_WHAT TO PRODUCE_:
Render the records below as a numbered list with one item per line, leaving out all blank lines.

(DATASET RECORDS Opens)

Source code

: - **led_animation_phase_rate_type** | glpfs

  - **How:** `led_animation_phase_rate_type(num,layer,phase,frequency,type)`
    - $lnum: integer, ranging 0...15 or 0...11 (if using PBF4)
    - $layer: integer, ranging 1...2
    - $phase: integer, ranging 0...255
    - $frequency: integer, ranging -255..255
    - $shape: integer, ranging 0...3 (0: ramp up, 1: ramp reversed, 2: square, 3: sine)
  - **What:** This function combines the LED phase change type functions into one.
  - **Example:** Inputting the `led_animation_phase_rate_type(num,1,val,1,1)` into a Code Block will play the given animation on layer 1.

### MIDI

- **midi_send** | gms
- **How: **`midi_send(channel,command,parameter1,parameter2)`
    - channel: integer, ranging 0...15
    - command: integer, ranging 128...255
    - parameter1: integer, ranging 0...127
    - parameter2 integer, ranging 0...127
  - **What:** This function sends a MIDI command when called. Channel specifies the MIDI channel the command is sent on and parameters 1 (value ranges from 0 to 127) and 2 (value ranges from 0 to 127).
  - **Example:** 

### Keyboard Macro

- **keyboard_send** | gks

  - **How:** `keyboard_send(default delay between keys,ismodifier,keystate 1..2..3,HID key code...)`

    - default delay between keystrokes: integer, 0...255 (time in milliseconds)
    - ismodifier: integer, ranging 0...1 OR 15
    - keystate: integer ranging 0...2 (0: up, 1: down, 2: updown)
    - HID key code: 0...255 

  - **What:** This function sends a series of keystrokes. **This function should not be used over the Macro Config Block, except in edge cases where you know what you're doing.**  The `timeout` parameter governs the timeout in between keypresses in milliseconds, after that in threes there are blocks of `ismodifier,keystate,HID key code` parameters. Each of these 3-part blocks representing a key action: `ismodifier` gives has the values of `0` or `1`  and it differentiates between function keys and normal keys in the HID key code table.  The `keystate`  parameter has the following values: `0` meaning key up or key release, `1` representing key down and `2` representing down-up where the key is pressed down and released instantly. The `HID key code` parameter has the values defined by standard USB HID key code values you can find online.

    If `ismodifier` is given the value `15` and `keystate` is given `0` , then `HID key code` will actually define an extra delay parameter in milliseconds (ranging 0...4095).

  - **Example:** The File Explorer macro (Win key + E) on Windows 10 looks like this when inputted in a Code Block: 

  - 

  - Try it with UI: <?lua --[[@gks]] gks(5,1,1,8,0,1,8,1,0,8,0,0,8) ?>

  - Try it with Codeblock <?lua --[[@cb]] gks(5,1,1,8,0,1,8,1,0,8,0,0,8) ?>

(DATASET RECORDS Closes)

_ANSWER BOX_:
1. Source code
2. : - **led_animation_phase_rate_type** | glpfs
3.   - **How:** `led_animation_phase_rate_type(num,layer,phase,frequency,type)`
4.     - $lnum: integer, ranging 0...15 or 0...11 (if using PBF4)
5.     - $layer: integer, ranging 1...2
6.     - $phase: integer, ranging 0...255
7.     - $frequency: integer, ranging -255..255
8.     - $shape: integer, ranging 0...3 (0: ramp up, 1: ramp reversed, 2: square, 3: sine)
9.   - **What:** This function combines the LED phase change type functions into one.
10.   - **Example:** Inputting the `led_animation_phase_rate_type(num,1,val,1,1)` into a Code Block will play the given animation on layer 1.
11. ### MIDI
12. - **midi_send** | gms
13. - **How: **`midi_send(channel,command,parameter1,parameter2)`
14.     - channel: integer, ranging 0...15
15.     - command: integer, ranging 128...255
16.     - parameter1: integer, ranging 0...127
17.     - parameter2 integer, ranging 0...127
18.   - **What:** This function sends a MIDI command when called. Channel specifies the MIDI channel the command is sent on and parameters 1 (value ranges from 0 to 127) and 2 (value ranges from 0 to 127).
19.   - **Example:** 
20. ### Keyboard Macro
21. - **keyboard_send** | gks
22.   - **How:** `keyboard_send(default delay between keys,ismodifier,keystate 1..2..3,HID key code...)`
23.     - default delay between keystrokes: integer, 0...255 (time in milliseconds)
24.     - ismodifier: integer, ranging 0...1 OR 15
25.     - keystate: integer ranging 0...2 (0: up, 1: down, 2: updown)
26.     - HID key code: 0...255 
27.   - **What:** This function sends a series of keystrokes. **This function should not be used over the Macro Config Block, except in edge cases where you know what you're doing.**  The `timeout` parameter governs the timeout in between keypresses in milliseconds, after that in threes there are blocks of `ismodifier,keystate,HID key code` parameters. Each of these 3-part blocks representing a key action: `ismodifier` gives has the values of `0` or `1`  and it differentiates between function keys and normal keys in the HID key code table.  The `keystate`  parameter has the following values: `0` meaning key up or key release, `1` representing key down and `2` representing down-up where the key is pressed down and released instantly. The `HID key code` parameter has the values defined by standard USB HID key code values you can find online.
28.     If `ismodifier` is given the value `15` and `keystate` is given `0` , then `HID key code` will actually define an extra delay parameter in milliseconds (ranging 0...4095).
29.   - **Example:** The File Explorer macro (Win key + E) on Windows 10 looks like this when inputted in a Code Block: 
30.   - 
31.   - Try it with UI: <?lua --[[@gks]] gks(5,1,1,8,0,1,8,1,0,8,0,0,8) ?>
32.   - Try it with Codeblock <?lua --[[@cb]] gks(5,1,1,8,0,1,8,1,0,8,0,0,8) ?>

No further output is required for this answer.